Albanian Mountain Landscape


When my husband Billy and I ended our visit to Albania last spring, we had a somewhat unpleasant experience while driving the road that leads from Saranda to the Greek border town Kakavia.  As a way of preventing crimes such as drug trafficking and vehicle theft, police often will park on the side of the road, then wave down each car that comes by.  Sort of like a mini-roadblock except that if you really wanted to just keep driving past, it wouldn’t be that hard (which consequently is exactly what cousin Yonie did one time while we were in the car, to our complete delight).  So anyway, there we were driving along the sleepy country road around dusk, when a policeman wearing a yellow vest started waving at us with his little red stop sign to pull over.  Although we had all the necessary documents including an affadavit from Billy’s mother giving us permission to drive her little black Opel Astra, the policeman stated the document needed to be translated into Albanian (it was obtained from the Greek police station where she lives, and thus was written in Greek).  Argument ensued, and only when the second police officer discovers that he knows our relatives who live in Saranda, do they give us a break and let us go.

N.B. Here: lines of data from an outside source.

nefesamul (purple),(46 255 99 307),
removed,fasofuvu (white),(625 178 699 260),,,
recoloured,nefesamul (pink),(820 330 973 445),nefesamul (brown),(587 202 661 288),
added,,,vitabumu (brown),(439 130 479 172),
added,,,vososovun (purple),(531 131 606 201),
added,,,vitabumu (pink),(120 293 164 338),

Coastal Albania road signFast-forward to this past December during our last visit.  We decided to make our drive to Albania a night one, which might not have been the best idea but there we were.  Big surprise when we see the guy dressed in police-navy and the construction-vest yellow step out into the road, waving us down with the little mini stop sign.  This time though, we had a plan.  Billy greeted the officer with a “hello”, and acted as though he only knew a little Albanian, while I leaned over and eagerly offered “Passports?” with a helpful look on my face and showing both of our American passports.  The policeman took a quick look at us, and without another word, waved us on through.  What a refreshing alternative to all the other times we have had to deal with Albanian cops.  This exact scenario happened 3 more times during our drive that night.  Every time, the officers (who I suppose were reluctant to break out their rusty English language skills) asked zero questions and just motioned for us to pass by.

Albanian Mercedes

Albania has more Mercedes Benz per capita than Germany

It’s not that Albanian Police aren’t justified in pulling people over.  Most likely their efforts are an attempt to limit vehicle theft (or rather, the transport of stolen vehicles into Albania) and also drug trafficking.  Albania is a European Union “potential candidate country”, and made it’s official EU application in 2009, but before they can enter they need to make serious improvements on corruption and organized crime.  It’s thought that many of the Mercedes Benz cars on the road (you can’t throw a stone without hitting one) were stolen from places like Germany and Italy, then brought into Albania with help from bribes to customs officials.  Many Albanians themselves though are weary of the cops being corrupt, and attest that they only pull people over in order to extract a bribe in exchange for being let go hassle-free.  Honestly I myself am skeptical since the cop in my first story was threatening to take us and our car to the station, a little overly-dramatic if you ask me.

Sheep crossing in Albanian coastal village

Police will slow you down as much as a sheep crossing in Albania

With that being said, if you ever decide to drive while visiting Albania, don’t be alarmed if you are pulled over for no apparent reason.  And even if you’re an ex-pat like my husband who knows a fair amount of Albanian, just feign ignorance and offer your foreign passport to make your identity clear.